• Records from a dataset
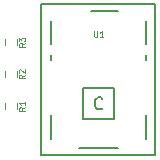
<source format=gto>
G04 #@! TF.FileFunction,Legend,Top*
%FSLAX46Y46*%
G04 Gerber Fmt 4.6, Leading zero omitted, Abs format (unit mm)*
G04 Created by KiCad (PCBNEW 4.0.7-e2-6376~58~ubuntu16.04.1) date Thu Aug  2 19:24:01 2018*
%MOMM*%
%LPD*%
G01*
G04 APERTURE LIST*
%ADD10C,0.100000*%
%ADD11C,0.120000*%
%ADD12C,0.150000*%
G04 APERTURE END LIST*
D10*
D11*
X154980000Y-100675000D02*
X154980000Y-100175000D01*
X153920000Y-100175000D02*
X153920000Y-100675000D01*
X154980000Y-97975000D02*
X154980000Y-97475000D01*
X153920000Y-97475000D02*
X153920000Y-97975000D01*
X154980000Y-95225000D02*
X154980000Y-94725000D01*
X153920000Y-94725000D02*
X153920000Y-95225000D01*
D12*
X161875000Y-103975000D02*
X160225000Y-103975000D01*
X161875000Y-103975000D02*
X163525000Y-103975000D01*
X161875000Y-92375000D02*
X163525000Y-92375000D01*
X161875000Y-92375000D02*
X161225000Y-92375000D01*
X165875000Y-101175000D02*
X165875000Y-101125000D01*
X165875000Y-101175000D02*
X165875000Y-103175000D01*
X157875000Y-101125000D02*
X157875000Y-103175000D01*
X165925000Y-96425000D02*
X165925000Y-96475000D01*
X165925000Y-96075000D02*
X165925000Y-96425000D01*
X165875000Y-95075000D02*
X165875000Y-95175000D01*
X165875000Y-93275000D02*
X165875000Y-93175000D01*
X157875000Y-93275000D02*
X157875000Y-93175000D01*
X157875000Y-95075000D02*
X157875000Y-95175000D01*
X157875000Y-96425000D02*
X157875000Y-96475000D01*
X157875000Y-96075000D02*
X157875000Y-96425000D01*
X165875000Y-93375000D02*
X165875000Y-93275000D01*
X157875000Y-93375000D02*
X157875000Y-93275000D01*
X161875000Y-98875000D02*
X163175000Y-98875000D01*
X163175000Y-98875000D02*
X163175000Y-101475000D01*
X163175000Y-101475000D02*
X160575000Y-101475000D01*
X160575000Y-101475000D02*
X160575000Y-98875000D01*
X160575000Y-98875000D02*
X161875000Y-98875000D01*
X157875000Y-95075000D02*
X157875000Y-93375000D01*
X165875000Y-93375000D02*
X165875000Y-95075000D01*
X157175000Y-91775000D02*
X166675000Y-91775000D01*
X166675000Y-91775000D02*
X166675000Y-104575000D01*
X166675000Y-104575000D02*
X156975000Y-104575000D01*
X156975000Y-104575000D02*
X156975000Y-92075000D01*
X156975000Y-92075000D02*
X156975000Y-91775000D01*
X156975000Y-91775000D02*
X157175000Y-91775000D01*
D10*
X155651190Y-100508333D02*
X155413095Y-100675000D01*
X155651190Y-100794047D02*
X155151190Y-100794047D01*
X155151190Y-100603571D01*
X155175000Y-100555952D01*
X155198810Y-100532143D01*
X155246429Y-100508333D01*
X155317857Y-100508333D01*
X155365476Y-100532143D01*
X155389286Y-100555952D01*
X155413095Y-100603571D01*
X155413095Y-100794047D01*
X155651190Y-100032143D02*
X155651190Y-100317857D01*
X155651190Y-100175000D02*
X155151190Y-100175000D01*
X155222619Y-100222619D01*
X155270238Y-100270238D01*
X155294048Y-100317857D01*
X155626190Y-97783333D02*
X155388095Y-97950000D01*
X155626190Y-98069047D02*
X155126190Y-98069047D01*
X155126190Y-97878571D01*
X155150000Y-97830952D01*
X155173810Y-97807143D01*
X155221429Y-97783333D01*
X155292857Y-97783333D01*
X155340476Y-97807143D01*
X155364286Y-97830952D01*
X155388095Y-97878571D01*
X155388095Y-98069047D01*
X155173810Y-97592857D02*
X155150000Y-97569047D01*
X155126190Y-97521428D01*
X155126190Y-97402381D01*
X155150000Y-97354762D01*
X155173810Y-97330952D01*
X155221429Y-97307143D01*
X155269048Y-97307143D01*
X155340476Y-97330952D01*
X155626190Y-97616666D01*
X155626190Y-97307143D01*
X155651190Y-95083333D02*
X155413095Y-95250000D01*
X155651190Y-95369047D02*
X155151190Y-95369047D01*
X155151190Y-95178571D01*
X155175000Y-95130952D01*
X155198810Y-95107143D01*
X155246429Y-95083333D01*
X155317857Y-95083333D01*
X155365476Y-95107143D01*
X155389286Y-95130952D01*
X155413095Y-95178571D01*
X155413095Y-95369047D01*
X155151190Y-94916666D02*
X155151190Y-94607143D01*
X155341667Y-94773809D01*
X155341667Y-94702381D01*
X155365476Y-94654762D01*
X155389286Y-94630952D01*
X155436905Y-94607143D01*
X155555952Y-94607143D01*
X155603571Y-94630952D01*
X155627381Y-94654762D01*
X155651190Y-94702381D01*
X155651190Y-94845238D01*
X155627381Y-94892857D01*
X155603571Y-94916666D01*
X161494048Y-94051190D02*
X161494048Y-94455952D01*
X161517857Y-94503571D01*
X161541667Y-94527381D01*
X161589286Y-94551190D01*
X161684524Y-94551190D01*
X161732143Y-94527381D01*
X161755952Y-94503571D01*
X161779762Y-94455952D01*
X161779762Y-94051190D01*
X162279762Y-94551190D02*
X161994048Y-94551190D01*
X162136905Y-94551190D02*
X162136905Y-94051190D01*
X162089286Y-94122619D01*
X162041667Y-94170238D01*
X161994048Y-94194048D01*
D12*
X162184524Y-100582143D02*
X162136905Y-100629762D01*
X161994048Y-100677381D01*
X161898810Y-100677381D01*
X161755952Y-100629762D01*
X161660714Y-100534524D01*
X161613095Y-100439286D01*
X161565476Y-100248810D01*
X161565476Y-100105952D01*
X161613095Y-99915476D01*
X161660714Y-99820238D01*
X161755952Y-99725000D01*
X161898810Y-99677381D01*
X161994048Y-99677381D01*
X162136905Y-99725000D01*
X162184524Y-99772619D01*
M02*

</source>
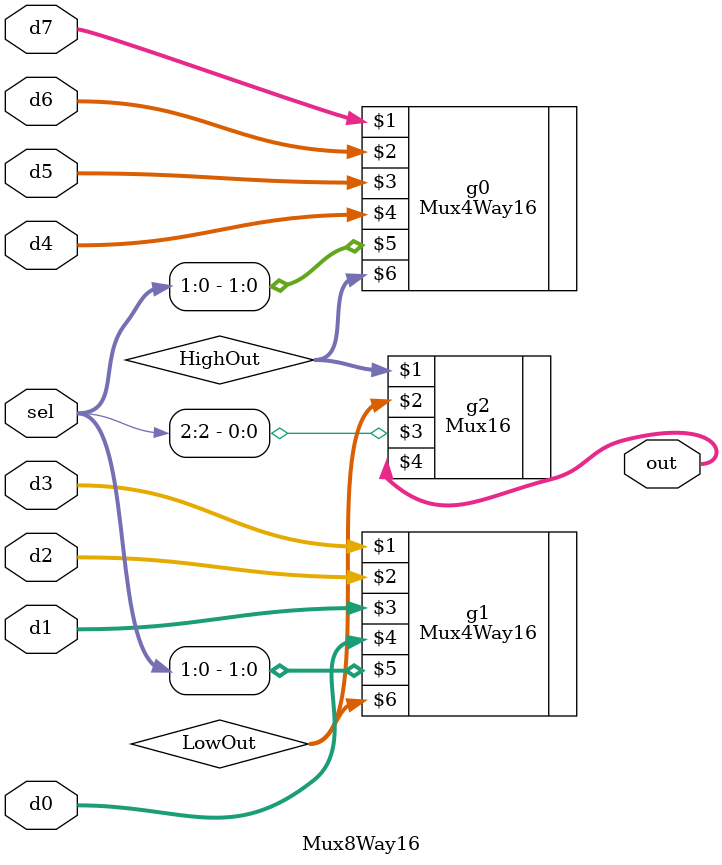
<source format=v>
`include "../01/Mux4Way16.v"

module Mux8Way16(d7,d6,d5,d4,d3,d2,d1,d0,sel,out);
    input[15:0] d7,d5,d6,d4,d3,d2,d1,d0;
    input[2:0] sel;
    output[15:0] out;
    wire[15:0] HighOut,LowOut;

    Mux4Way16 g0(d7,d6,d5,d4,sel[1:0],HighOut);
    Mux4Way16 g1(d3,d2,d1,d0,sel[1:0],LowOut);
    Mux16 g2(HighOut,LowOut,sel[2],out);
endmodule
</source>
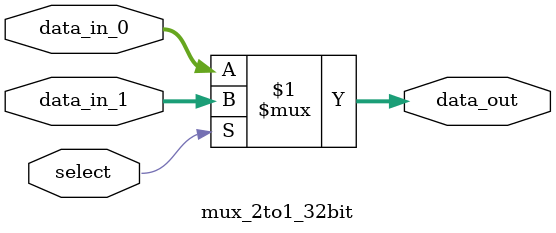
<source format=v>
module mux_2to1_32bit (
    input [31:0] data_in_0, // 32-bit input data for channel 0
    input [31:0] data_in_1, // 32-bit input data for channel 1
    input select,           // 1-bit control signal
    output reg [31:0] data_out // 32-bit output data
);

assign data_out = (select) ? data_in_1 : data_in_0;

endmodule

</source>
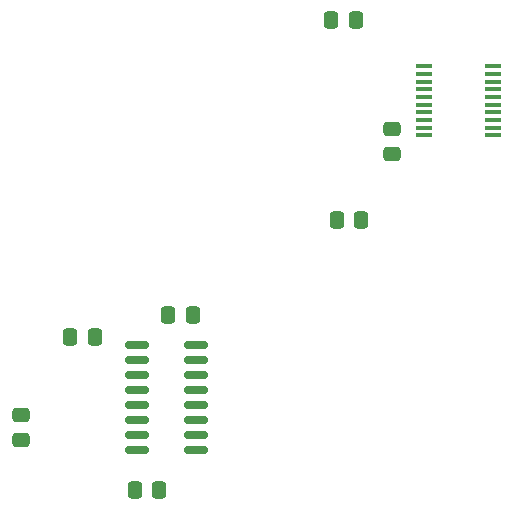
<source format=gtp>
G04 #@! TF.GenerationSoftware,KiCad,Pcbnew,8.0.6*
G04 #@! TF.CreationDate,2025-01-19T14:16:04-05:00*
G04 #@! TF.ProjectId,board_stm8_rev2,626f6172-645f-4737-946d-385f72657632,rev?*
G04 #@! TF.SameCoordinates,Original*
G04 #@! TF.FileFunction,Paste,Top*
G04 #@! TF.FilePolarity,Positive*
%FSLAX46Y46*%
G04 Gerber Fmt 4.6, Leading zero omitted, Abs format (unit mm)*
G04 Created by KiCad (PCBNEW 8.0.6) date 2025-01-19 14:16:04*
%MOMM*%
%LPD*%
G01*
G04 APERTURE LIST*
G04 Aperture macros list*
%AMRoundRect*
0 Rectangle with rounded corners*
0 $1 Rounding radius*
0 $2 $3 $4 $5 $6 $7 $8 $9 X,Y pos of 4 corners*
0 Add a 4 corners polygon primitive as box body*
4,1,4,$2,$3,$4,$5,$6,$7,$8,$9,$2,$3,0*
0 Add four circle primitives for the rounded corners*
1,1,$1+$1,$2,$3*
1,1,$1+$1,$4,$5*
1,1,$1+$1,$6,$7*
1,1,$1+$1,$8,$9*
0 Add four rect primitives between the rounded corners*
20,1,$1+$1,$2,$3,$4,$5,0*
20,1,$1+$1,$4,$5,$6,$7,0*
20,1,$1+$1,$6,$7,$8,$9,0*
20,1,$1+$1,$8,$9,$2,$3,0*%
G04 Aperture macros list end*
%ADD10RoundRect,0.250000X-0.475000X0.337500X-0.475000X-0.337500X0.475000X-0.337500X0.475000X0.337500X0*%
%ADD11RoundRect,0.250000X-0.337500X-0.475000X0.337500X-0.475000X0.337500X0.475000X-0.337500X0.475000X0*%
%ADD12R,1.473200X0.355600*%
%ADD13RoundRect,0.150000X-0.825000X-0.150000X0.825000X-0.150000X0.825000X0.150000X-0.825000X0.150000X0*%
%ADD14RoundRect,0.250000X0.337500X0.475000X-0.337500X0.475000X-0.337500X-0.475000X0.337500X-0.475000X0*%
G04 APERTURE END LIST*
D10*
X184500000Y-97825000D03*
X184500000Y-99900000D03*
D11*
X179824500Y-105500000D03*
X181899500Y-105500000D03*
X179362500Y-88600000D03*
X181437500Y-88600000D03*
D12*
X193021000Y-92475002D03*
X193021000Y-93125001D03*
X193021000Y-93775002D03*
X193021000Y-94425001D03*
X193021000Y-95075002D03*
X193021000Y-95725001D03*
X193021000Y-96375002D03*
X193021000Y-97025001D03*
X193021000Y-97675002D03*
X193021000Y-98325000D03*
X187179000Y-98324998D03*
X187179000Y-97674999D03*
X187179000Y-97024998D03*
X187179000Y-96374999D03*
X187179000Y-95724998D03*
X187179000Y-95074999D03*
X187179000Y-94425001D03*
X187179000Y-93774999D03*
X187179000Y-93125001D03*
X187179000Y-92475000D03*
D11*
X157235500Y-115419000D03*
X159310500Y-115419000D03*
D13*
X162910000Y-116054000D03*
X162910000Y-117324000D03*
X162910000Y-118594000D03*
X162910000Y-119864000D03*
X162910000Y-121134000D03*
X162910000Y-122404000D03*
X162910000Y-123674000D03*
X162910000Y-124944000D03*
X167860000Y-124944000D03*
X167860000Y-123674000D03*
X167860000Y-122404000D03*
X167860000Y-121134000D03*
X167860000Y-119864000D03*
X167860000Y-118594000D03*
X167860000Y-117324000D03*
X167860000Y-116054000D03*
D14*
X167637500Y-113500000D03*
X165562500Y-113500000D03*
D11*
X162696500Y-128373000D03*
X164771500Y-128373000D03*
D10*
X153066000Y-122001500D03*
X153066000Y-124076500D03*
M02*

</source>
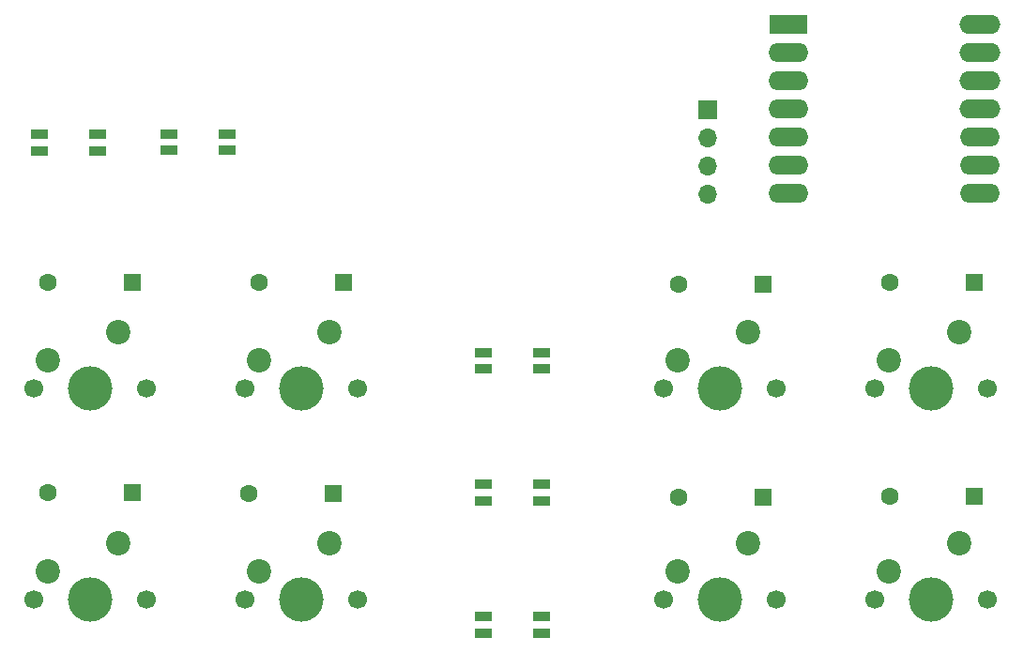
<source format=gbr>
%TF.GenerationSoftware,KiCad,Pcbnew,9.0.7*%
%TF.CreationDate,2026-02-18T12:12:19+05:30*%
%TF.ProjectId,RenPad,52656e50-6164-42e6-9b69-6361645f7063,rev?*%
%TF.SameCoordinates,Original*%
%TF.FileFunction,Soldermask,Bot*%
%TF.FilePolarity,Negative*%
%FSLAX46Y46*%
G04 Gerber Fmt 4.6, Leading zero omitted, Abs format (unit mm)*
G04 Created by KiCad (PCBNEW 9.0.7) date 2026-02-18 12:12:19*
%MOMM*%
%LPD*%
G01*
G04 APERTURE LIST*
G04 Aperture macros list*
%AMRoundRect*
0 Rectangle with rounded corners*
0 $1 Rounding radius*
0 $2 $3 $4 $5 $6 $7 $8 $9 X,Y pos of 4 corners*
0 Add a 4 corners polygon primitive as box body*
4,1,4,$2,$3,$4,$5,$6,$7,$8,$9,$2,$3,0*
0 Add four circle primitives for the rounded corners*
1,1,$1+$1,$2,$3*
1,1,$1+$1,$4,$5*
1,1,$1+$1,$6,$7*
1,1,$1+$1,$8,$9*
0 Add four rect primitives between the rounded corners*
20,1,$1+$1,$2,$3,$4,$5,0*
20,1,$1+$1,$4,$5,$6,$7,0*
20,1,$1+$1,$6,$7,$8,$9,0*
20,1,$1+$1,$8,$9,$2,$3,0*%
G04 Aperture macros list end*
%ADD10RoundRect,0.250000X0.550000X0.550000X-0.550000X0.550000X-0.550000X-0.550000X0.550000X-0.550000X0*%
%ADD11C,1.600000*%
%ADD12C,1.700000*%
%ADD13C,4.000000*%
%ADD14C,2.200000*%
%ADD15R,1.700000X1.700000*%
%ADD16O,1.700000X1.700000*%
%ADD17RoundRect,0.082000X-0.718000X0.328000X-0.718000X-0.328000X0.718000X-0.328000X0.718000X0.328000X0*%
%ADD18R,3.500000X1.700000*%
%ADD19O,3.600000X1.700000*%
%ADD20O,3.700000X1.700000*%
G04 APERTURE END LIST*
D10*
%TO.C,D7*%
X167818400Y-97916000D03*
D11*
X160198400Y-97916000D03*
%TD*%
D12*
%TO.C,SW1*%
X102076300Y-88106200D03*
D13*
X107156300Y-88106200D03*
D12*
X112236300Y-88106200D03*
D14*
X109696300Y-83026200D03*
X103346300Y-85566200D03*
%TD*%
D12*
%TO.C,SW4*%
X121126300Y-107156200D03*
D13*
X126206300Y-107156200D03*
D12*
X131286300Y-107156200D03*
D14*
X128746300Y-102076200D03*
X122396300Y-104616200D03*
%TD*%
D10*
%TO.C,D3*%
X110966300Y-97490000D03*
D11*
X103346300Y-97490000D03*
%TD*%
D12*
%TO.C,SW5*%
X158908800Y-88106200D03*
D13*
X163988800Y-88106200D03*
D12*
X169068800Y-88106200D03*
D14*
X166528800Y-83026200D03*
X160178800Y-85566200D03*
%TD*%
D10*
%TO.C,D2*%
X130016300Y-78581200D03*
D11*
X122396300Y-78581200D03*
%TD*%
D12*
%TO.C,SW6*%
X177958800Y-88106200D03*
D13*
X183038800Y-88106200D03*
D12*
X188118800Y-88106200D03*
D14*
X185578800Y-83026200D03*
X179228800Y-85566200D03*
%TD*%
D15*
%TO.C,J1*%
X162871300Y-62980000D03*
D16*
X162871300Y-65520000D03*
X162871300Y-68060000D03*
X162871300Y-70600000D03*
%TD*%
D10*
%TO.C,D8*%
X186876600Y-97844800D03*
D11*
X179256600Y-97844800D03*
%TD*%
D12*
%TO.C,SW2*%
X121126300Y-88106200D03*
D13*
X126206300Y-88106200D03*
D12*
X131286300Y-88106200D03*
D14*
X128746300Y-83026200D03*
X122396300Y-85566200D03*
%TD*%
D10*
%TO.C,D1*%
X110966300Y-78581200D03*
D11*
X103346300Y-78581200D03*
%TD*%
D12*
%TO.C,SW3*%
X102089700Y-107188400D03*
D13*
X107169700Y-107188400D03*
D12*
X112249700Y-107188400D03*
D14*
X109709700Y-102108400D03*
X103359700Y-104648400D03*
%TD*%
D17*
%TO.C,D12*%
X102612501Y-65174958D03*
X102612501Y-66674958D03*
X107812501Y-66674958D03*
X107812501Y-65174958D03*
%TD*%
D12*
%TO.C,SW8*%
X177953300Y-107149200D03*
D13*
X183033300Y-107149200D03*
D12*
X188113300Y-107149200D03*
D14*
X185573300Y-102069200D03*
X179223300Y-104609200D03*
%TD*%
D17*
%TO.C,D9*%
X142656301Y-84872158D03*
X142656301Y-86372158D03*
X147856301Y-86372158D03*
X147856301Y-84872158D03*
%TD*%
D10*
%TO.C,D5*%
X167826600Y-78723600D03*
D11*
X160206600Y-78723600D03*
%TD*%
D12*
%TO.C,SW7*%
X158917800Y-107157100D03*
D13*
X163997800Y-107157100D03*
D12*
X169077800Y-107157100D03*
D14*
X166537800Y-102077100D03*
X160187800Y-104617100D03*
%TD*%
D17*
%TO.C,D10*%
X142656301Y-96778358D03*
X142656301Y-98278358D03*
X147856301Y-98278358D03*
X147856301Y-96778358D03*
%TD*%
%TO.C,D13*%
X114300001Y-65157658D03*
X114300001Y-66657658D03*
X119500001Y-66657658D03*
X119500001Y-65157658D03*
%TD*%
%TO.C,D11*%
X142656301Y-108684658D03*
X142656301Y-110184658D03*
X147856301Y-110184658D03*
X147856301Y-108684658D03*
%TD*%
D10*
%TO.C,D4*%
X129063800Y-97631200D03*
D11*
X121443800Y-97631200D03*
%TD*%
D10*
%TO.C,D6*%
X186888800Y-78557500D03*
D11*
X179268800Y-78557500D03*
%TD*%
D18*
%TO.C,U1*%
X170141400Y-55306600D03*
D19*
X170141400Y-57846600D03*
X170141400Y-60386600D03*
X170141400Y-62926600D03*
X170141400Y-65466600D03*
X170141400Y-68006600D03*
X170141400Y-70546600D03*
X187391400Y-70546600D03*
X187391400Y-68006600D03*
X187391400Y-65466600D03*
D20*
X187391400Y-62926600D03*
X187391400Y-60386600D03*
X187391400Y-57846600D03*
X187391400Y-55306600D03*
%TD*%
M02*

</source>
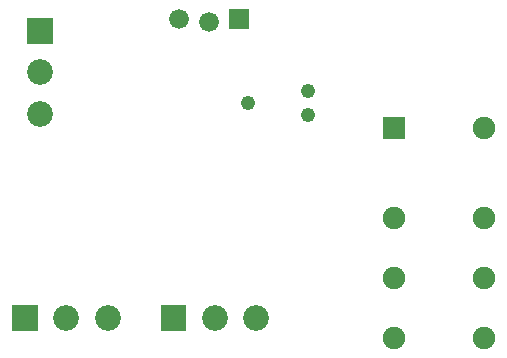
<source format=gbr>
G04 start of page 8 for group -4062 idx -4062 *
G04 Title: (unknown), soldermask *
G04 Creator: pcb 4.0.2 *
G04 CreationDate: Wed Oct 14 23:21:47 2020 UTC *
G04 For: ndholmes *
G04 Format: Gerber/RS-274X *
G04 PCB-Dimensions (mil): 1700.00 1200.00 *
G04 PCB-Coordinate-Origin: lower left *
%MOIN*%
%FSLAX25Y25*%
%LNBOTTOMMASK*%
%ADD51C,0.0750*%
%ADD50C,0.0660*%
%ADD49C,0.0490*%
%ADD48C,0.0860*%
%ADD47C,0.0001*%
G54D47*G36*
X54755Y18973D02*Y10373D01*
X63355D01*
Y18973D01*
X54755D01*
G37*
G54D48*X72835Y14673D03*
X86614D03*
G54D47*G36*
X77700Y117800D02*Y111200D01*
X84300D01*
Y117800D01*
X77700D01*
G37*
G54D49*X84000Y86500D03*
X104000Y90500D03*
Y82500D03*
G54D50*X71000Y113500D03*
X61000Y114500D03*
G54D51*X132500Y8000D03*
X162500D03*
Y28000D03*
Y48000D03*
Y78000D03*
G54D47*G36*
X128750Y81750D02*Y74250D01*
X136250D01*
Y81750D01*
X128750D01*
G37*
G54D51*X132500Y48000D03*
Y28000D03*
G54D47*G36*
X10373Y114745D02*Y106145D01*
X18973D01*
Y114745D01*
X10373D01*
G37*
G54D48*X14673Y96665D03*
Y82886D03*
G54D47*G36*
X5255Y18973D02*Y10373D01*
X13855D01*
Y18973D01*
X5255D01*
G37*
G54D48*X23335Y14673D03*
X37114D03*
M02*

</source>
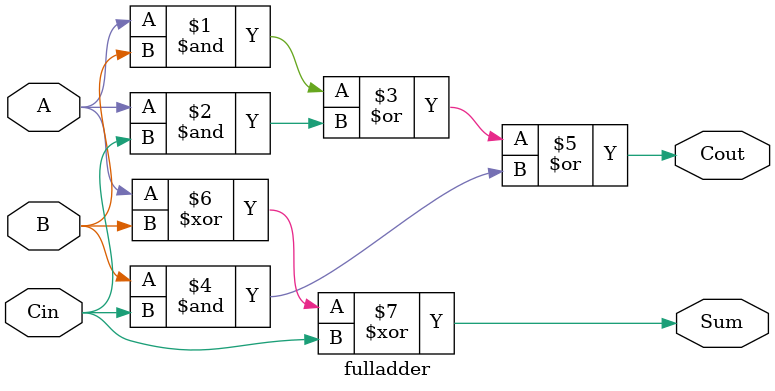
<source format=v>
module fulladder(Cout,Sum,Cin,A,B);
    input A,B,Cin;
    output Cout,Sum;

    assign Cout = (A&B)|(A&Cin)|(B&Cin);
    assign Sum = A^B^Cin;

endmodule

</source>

• Written task
The answer must be every line from the records above that contains the word "HighOut", copied in full.

• Answer for the task
    wire[15:0] HighOut,LowOut;
    Mux4Way16 g0(d7,d6,d5,d4,sel[1:0],HighOut);
    Mux16 g2(HighOut,LowOut,sel[2],out);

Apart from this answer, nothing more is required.